Real Time Squat Classifying Service built with React, TensorflowJS, MediaPipe, Firebase. Check out! https://real-time-squat-classifier.web.app/
Recently, AI technology is conquering the field of video beyond images. Our team developed an AI service that classifies users' squat video received through webcams into seven labels and shows them in real time. The frontend of the website was developed using React, and the service was designed to perform inference on the browser using TensorflowJS so that no separate server or cloud was required.

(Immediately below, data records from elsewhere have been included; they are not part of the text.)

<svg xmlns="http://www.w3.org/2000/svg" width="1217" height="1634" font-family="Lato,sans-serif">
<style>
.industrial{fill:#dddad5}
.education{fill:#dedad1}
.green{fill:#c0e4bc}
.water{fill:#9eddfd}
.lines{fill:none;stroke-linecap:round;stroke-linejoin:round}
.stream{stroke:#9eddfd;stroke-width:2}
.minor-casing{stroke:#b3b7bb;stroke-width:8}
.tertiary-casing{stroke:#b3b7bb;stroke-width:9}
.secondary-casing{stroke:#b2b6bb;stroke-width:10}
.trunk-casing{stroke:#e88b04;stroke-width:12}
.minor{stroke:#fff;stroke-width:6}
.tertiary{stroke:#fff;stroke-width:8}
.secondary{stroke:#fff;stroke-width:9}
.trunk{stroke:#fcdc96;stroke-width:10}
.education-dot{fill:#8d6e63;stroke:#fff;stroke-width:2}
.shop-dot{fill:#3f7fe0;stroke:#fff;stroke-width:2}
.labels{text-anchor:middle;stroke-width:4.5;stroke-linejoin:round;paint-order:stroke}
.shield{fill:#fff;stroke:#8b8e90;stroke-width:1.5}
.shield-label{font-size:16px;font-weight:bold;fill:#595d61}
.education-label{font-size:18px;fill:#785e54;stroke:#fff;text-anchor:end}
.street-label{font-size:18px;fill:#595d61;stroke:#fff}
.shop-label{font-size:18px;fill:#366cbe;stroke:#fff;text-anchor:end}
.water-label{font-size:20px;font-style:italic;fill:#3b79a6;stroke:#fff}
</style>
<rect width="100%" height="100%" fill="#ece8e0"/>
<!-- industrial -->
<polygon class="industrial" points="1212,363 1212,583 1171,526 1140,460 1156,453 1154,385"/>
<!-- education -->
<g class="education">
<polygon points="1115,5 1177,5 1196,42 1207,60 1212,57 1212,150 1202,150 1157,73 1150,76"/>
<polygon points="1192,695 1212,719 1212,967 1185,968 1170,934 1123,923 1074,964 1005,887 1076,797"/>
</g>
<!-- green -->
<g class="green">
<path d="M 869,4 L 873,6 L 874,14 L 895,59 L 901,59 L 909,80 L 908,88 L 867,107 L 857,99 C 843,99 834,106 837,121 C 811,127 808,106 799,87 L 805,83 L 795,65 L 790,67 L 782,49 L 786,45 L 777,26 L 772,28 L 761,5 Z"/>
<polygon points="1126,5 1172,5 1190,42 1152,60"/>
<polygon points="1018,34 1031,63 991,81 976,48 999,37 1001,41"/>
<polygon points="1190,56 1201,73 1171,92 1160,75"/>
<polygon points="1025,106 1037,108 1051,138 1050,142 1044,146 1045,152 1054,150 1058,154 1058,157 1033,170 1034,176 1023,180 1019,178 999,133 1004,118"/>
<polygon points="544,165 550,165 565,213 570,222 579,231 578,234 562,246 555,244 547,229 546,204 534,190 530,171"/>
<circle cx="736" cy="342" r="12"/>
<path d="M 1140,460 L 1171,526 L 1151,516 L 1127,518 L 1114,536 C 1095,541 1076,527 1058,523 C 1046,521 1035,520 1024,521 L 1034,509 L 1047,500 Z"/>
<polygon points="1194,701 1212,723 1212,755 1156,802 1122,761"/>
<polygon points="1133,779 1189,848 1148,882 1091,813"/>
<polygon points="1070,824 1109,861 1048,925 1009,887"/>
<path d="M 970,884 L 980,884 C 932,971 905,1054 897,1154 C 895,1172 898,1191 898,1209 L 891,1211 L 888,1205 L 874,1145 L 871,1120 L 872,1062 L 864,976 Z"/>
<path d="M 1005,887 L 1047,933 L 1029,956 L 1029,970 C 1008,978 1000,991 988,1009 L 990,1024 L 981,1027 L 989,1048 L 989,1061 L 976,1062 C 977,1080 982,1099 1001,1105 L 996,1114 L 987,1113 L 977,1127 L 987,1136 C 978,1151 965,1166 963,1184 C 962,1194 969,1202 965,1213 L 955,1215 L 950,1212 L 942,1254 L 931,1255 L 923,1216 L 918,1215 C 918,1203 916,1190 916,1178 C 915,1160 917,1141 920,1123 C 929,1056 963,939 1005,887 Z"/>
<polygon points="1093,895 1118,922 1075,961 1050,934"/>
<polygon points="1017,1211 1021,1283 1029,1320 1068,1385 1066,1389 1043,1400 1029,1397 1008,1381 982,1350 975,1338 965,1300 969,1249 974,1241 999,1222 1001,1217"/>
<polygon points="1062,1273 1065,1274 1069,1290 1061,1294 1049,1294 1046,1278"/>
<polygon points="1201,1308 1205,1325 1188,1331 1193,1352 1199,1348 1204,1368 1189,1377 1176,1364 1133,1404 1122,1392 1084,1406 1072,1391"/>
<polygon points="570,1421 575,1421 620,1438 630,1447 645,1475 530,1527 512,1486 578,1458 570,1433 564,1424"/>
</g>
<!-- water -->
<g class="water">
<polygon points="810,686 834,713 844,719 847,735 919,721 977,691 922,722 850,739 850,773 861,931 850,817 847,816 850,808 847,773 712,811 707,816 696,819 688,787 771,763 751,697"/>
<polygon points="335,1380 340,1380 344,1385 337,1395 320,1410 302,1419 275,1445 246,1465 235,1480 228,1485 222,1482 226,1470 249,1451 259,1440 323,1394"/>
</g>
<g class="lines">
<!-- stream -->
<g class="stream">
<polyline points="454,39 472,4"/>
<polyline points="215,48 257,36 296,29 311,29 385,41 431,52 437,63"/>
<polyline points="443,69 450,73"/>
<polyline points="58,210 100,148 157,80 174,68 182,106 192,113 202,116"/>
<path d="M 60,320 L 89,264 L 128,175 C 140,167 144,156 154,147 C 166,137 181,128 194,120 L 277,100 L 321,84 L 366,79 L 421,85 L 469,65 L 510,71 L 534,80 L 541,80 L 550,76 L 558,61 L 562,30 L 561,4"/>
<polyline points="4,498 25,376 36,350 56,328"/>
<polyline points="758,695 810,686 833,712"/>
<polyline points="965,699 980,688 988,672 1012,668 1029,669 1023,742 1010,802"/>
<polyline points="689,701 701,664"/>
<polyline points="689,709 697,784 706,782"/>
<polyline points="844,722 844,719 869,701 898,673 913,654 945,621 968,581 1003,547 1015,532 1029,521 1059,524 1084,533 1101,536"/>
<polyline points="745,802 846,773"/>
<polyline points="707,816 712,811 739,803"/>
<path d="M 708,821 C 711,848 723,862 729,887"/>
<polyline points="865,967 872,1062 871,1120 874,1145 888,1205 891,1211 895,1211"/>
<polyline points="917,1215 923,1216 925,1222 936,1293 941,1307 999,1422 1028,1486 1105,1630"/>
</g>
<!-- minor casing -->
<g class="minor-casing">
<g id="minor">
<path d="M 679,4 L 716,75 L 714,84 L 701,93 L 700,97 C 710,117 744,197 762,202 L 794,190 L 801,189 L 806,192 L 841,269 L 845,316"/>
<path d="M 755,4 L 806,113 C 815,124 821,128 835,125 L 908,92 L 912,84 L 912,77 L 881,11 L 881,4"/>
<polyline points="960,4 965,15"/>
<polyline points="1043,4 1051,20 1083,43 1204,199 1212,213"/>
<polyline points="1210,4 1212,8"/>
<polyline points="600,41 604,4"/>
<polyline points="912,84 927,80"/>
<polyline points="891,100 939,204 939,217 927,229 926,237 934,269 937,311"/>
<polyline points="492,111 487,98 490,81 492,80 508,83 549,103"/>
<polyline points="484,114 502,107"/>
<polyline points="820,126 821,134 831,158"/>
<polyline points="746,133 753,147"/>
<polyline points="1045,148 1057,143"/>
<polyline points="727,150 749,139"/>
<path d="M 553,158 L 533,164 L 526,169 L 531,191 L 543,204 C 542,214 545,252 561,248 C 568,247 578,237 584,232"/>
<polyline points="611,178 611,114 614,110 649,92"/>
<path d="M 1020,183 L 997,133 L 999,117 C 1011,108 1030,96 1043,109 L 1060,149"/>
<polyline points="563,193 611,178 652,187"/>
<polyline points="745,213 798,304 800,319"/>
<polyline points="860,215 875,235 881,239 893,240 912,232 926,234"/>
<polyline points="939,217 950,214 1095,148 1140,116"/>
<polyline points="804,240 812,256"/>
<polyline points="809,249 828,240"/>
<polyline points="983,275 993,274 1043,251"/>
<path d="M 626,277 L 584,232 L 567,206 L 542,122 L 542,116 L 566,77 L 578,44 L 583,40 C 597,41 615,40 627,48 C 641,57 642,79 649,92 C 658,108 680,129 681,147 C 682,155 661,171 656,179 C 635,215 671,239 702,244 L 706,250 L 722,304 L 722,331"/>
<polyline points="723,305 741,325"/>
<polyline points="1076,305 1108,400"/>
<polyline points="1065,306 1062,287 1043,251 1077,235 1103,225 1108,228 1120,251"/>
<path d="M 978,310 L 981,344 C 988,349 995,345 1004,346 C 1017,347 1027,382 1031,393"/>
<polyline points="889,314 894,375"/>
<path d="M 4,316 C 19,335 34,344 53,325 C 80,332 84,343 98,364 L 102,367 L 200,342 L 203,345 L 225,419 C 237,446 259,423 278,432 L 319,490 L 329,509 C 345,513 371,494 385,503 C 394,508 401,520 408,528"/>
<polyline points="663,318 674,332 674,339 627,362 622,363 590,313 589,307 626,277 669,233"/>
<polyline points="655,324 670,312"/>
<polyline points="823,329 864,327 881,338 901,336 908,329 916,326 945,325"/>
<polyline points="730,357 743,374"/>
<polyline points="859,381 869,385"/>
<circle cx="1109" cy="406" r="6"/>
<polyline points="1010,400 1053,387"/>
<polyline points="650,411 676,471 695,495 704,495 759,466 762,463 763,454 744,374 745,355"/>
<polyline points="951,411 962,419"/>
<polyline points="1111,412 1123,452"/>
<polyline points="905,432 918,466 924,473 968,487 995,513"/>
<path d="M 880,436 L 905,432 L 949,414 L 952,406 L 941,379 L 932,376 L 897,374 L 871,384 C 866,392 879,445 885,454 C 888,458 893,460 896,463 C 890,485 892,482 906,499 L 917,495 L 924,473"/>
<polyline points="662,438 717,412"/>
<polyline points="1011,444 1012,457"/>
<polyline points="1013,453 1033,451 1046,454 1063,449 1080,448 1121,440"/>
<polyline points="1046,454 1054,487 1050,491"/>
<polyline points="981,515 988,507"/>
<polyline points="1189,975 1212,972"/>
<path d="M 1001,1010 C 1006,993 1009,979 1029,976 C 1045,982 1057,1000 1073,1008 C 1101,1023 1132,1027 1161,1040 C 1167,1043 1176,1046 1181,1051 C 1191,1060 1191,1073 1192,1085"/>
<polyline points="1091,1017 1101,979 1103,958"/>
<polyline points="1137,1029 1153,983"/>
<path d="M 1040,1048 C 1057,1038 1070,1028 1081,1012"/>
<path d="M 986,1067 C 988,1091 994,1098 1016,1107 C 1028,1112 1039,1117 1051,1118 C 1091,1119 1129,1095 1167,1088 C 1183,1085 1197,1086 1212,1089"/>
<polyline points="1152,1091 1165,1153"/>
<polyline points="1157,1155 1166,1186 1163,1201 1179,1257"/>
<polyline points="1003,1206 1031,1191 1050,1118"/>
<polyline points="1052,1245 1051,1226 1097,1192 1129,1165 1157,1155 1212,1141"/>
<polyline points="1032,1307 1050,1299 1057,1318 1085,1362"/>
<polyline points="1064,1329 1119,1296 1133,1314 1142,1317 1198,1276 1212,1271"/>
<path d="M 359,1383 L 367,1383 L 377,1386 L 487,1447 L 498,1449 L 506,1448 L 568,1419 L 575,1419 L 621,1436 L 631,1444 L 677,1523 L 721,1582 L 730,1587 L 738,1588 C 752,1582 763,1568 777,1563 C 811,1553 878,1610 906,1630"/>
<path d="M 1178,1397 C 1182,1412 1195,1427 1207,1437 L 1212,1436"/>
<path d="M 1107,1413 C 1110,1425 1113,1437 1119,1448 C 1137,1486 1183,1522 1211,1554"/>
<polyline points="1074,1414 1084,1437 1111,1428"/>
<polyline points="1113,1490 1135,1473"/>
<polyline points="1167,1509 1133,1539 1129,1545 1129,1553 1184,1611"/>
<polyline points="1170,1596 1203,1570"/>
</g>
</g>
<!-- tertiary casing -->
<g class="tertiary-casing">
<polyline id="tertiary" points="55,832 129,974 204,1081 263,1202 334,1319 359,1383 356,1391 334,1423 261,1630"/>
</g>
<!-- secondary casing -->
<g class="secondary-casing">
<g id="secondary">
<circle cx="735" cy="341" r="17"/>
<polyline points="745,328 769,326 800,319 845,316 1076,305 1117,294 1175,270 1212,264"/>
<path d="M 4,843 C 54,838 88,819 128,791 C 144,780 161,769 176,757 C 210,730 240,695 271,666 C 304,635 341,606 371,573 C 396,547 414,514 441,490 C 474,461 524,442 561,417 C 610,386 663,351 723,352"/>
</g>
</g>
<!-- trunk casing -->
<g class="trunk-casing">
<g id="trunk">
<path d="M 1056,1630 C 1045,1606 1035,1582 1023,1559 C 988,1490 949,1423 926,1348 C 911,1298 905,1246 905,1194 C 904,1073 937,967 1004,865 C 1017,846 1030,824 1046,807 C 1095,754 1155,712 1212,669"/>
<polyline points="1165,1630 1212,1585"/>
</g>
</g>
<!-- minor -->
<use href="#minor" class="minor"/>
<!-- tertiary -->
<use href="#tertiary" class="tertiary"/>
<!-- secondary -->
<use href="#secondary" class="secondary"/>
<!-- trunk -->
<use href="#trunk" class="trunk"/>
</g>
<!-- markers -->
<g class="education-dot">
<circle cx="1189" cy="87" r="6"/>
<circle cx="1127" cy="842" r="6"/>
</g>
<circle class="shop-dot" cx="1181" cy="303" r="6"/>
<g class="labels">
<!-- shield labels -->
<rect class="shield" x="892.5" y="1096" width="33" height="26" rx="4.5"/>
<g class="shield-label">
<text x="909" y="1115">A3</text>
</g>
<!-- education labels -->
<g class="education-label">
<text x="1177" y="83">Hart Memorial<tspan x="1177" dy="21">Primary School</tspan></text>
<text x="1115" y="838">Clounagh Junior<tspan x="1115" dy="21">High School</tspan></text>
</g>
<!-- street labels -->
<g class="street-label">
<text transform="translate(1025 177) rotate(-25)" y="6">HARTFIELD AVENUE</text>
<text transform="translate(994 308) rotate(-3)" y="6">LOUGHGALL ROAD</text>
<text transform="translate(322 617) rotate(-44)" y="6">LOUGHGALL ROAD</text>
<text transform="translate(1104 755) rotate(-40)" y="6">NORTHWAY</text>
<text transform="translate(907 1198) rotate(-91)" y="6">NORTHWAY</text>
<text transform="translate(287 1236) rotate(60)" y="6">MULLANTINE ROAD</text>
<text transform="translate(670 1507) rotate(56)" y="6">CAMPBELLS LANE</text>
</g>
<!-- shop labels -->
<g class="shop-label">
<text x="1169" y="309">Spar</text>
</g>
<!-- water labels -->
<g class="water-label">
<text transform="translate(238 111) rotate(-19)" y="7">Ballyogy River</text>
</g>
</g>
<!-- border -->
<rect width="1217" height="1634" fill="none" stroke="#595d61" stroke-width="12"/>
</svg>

Through the MediaPipe framework, data was received by detecting the user's real-time pose and storing the results in local storage. Our main reference paper was [1].
This project used the data from https://hi.cs.waseda.ac.jp/~ogata/Dataset.html. The data consist of 7 labels of squat pose.
Model architecture is like below. First model, called CID, we replaced average pooling of the original paper to FC Layer, which led to the better result. Second one, since temporal distance can be interpreted as sinusoidal waves, we implemented fourier transform to the data and developed a model that deals with transformed data.
We conducted an experiment to compare the reference model from the paper and ours.
Paper | Experiment | CID | FFT | |
---|---|---|---|---|
Parameter | 3.1M | 3.1M | 6M | 0.3~2.5M |
Accuracy | 0.75-0.89 | 0.50-0.65 | 0.71-0.82 | 0.62-0.7 |
Gradcam result is like below.
[1] R. Ogata, E. Simo-Serra, S. Iizuka and H. Ishikawa, "Temporal Distance Matrices for Squat Classification," 2019 IEEE/CVF Conference on Computer Vision and Pattern Recognition Workshops (CVPRW), Long Beach, CA, USA, 2019, pp. 2533-2542, doi: 10.1109/CVPRW.2019.00309.